▶ **WORK INSTRUCTIONS**: Copy the entries from the line with "phylum: Arthropoda" to the line with "scientific name: Lethe anthedon", substituting "genus name" for "genus" and leaving everything else unchanged.
-- Begin --
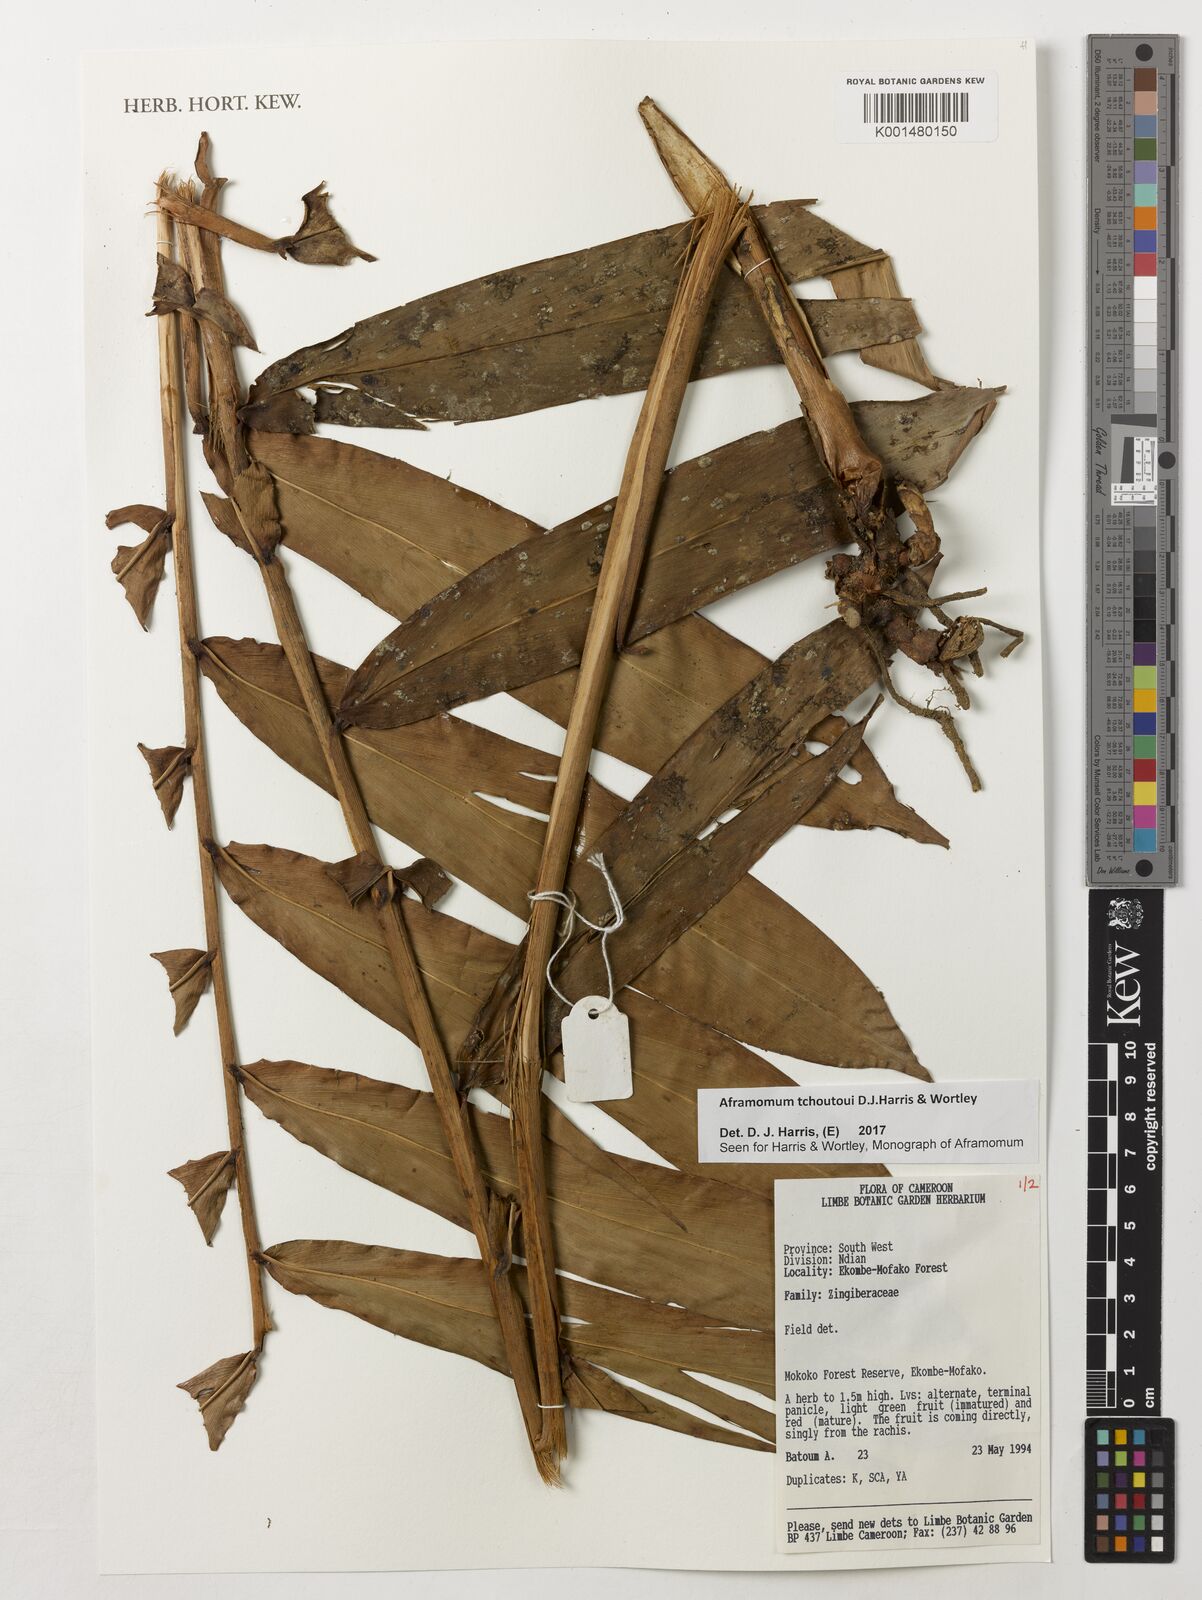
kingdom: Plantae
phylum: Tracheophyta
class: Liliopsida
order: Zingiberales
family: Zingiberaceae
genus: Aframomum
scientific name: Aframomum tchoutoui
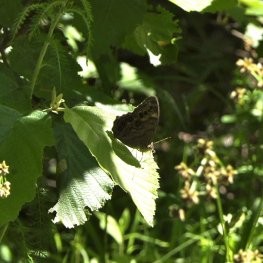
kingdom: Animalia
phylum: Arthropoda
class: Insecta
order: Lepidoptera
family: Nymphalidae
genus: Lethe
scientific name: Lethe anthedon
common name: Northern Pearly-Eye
-- End --
-- Begin --
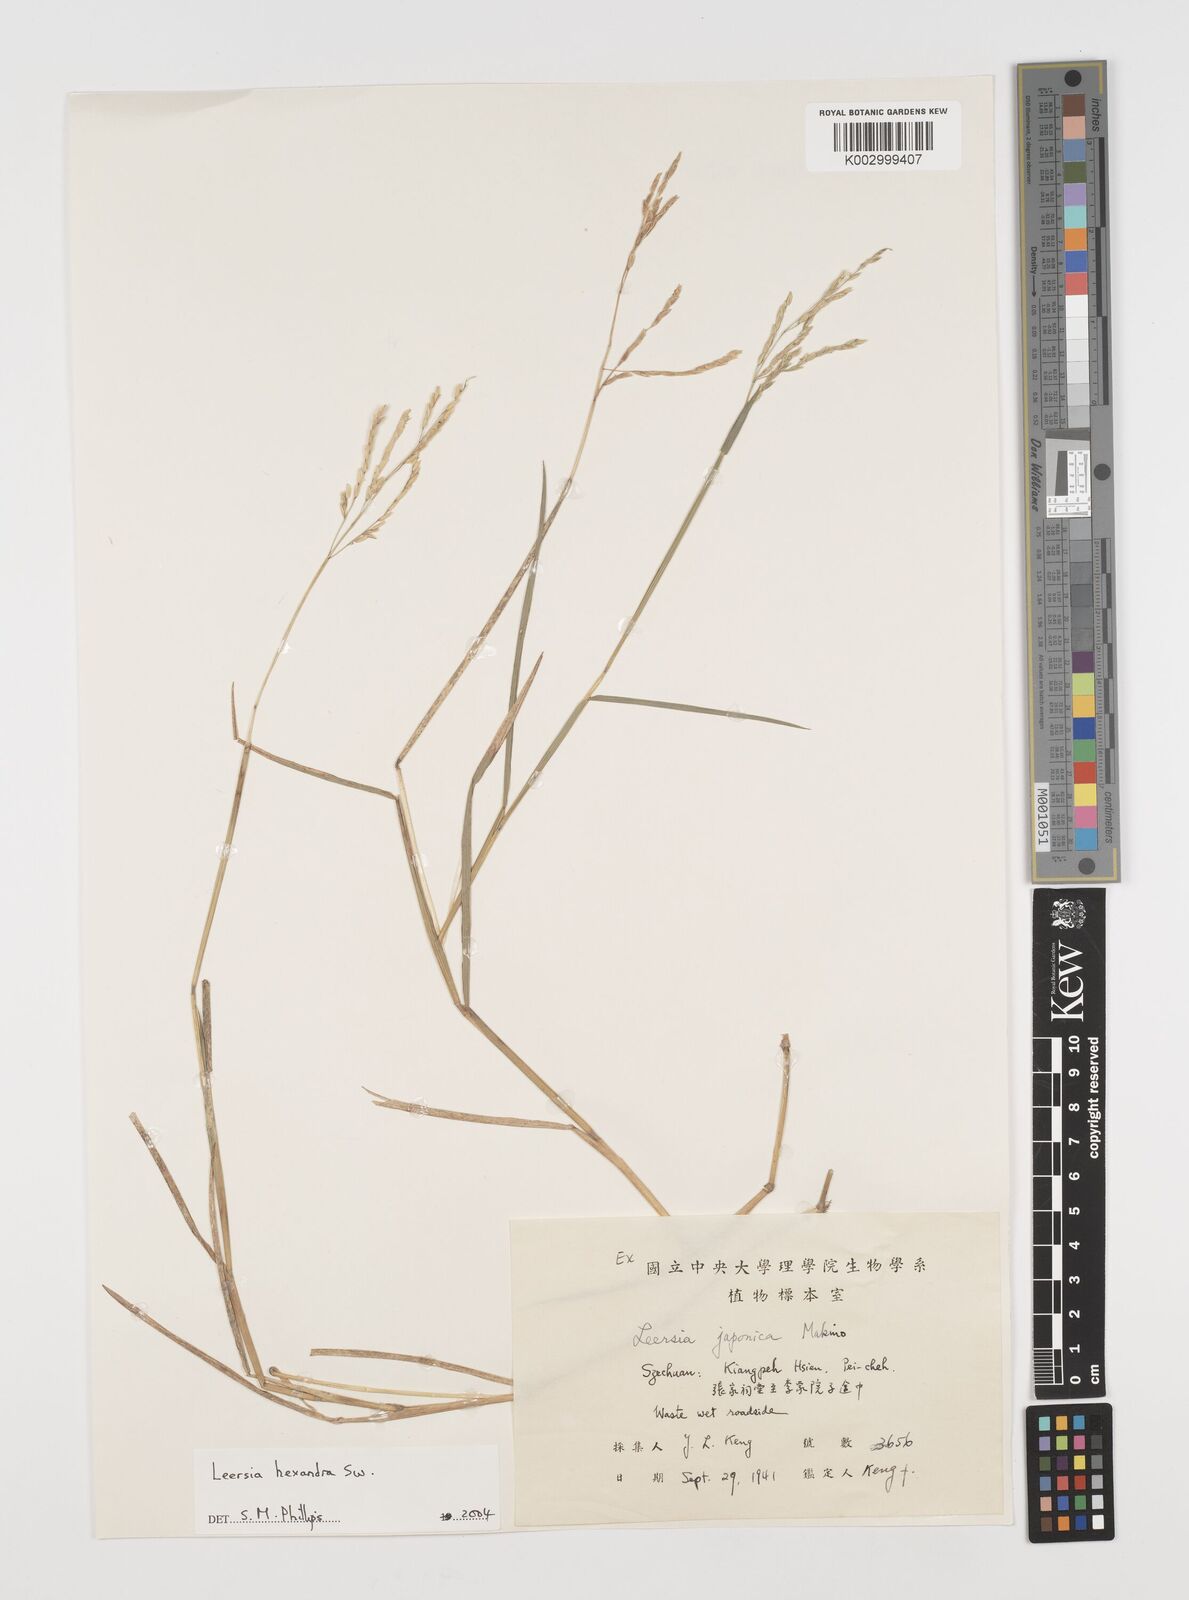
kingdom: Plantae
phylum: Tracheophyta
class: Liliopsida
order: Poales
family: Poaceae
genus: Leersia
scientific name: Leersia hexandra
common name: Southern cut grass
-- End --
-- Begin --
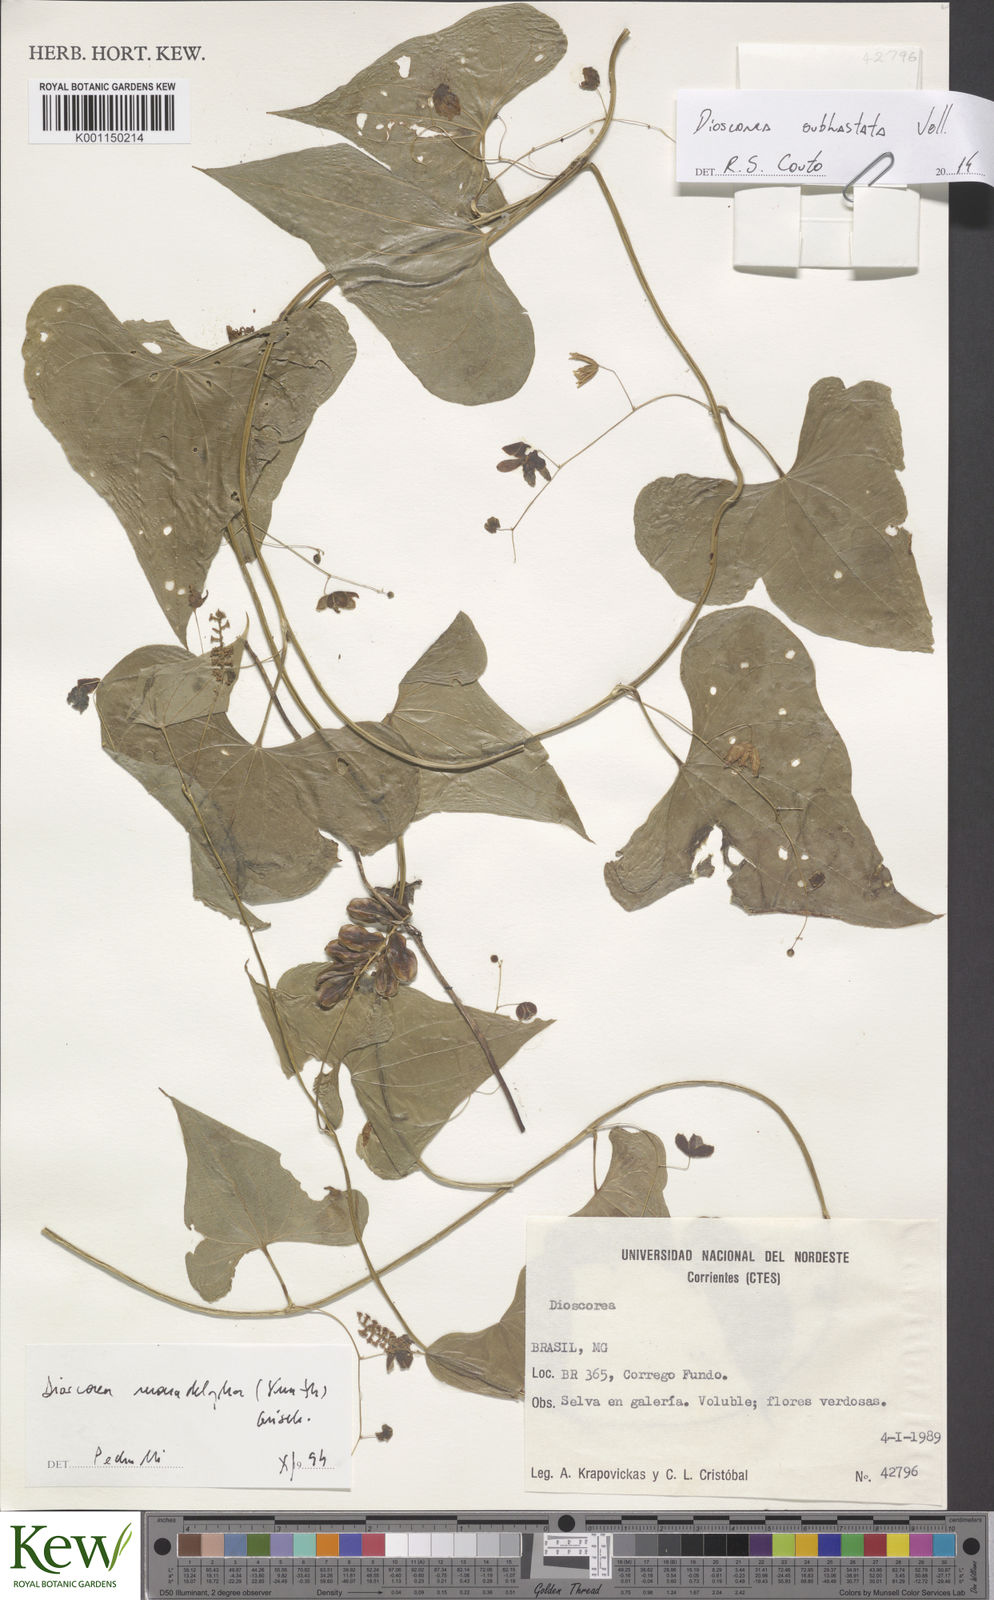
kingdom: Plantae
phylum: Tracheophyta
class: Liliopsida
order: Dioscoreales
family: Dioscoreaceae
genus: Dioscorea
-- End --
▶ **TASK OUTPUT**:
phylum: Arthropoda
class: Insecta
order: Lepidoptera
family: Nymphalidae
genus name: Lethe
scientific name: Lethe anthedon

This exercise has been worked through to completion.